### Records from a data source
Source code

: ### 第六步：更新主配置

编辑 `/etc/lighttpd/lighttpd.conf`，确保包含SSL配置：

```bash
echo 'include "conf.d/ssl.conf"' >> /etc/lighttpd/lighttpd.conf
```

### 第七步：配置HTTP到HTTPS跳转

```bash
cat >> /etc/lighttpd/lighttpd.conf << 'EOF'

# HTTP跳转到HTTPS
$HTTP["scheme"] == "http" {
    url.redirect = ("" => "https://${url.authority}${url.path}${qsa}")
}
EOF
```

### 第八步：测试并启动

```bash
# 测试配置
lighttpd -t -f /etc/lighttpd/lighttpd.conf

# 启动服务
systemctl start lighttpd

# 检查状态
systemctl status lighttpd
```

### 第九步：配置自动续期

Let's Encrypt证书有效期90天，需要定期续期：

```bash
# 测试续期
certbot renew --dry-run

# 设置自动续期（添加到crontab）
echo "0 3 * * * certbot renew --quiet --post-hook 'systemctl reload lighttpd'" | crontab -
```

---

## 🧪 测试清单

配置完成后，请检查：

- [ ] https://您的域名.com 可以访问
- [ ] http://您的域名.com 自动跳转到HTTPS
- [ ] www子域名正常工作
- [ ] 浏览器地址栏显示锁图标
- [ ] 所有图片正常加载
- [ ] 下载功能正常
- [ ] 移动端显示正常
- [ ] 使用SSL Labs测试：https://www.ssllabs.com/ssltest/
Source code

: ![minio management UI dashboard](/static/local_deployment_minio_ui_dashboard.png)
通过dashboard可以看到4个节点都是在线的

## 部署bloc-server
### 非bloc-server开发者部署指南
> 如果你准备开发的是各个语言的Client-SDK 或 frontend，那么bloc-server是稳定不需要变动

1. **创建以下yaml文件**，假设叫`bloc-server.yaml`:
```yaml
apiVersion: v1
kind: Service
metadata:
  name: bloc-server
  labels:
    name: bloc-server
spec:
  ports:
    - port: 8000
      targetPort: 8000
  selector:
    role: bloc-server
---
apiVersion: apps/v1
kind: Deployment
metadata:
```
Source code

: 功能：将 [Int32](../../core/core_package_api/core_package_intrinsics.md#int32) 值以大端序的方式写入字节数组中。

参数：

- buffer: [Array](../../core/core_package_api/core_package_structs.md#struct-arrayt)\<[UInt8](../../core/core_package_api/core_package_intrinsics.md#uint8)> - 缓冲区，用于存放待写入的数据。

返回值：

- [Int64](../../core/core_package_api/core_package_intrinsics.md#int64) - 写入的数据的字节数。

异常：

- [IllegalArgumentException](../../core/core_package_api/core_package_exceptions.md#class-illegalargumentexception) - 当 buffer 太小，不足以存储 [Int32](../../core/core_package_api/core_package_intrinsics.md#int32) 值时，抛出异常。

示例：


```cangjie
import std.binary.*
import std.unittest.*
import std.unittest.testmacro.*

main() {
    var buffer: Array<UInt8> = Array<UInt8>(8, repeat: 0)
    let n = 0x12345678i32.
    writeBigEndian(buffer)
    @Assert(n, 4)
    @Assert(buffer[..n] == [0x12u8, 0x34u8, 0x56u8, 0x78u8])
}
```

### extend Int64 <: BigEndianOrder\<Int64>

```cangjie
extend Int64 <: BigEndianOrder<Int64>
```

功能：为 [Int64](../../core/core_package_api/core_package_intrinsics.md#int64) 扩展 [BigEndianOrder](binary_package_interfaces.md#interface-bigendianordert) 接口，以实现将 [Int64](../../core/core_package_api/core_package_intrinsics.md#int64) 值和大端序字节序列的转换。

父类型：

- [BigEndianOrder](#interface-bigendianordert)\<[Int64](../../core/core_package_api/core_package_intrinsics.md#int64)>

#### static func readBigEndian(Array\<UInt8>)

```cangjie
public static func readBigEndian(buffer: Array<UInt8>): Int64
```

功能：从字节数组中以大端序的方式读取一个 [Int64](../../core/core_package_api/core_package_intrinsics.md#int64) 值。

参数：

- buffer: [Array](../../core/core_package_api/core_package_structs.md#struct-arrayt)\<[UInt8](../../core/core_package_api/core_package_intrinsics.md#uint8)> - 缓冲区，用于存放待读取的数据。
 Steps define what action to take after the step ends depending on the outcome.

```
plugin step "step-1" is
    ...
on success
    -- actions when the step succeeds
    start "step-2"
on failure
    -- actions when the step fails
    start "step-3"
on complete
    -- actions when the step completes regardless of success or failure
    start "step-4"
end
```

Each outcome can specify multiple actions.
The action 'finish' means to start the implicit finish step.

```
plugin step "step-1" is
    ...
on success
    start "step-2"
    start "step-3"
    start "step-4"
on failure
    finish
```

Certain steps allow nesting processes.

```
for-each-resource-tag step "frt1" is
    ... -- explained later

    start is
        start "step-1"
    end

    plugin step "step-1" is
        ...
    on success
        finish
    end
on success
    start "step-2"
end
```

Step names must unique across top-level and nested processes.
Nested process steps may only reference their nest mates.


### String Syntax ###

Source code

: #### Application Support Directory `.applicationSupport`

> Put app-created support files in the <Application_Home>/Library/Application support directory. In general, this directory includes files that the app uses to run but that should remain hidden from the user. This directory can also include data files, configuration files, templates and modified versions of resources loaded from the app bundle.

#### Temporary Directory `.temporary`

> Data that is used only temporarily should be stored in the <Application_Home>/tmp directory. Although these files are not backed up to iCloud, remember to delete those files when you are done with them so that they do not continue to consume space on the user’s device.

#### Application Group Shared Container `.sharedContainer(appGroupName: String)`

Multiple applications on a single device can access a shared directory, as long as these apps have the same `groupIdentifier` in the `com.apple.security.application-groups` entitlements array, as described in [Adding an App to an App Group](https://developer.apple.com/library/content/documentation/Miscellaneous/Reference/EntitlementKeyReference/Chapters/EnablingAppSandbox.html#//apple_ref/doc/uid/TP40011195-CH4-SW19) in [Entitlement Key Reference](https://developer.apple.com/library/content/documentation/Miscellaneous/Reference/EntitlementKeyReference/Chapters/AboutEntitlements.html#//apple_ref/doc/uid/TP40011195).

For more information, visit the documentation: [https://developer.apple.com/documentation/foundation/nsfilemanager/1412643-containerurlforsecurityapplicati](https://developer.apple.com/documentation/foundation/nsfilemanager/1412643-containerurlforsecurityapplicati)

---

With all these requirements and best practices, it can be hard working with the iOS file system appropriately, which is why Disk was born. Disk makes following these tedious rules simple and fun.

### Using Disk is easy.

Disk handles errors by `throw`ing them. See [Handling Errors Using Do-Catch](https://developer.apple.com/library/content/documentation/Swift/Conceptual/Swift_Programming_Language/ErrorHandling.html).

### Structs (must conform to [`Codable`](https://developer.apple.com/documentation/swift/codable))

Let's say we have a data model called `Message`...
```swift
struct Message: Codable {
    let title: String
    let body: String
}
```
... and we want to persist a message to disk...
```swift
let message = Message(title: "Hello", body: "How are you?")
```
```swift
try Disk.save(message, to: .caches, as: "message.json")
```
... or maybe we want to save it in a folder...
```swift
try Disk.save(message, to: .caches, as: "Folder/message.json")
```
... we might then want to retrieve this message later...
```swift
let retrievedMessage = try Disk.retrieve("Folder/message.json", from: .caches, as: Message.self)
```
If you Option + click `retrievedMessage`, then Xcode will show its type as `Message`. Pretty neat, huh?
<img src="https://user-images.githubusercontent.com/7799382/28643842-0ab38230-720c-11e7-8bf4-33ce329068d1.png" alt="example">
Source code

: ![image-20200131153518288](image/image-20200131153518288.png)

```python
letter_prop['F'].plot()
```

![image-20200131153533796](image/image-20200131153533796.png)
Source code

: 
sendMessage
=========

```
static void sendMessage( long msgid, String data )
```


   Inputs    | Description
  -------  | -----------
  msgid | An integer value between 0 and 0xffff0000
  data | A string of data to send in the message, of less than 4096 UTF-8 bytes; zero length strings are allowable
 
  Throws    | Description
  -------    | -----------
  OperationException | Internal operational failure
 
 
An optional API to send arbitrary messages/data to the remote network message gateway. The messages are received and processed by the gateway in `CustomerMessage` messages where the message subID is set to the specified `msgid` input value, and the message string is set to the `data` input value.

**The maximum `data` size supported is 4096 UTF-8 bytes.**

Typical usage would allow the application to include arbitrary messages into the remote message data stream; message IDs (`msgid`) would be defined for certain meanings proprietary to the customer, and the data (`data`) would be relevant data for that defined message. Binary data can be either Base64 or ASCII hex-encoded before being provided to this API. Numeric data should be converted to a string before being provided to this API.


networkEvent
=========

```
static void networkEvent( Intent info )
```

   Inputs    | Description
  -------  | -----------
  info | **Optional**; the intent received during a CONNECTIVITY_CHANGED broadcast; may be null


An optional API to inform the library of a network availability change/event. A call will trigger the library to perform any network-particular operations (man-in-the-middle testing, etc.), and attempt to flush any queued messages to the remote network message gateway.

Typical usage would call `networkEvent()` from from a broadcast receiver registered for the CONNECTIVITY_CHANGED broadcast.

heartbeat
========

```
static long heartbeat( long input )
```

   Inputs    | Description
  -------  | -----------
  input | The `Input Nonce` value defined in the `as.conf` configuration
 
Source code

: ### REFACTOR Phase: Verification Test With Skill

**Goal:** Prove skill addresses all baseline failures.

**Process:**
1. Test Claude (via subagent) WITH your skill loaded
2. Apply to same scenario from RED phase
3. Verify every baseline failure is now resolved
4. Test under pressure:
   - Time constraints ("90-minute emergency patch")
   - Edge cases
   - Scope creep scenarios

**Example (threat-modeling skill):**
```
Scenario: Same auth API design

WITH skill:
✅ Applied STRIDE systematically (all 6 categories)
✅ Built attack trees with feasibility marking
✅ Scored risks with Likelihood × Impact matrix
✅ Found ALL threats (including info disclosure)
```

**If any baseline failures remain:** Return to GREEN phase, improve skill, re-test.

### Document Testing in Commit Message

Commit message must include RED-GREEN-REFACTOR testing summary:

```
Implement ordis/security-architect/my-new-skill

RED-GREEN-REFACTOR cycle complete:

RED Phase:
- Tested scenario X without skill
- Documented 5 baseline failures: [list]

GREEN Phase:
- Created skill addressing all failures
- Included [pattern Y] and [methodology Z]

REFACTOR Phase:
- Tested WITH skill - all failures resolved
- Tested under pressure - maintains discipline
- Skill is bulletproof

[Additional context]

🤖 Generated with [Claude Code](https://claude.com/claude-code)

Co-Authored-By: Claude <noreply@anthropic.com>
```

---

### PROBLEM REQUIREMENTS
What lines above contain the word "actions"? Please copy each one.

### FINAL ANSWER
    -- actions when the step succeeds
    -- actions when the step fails
    -- actions when the step completes regardless of success or failure
Each outcome can specify multiple actions.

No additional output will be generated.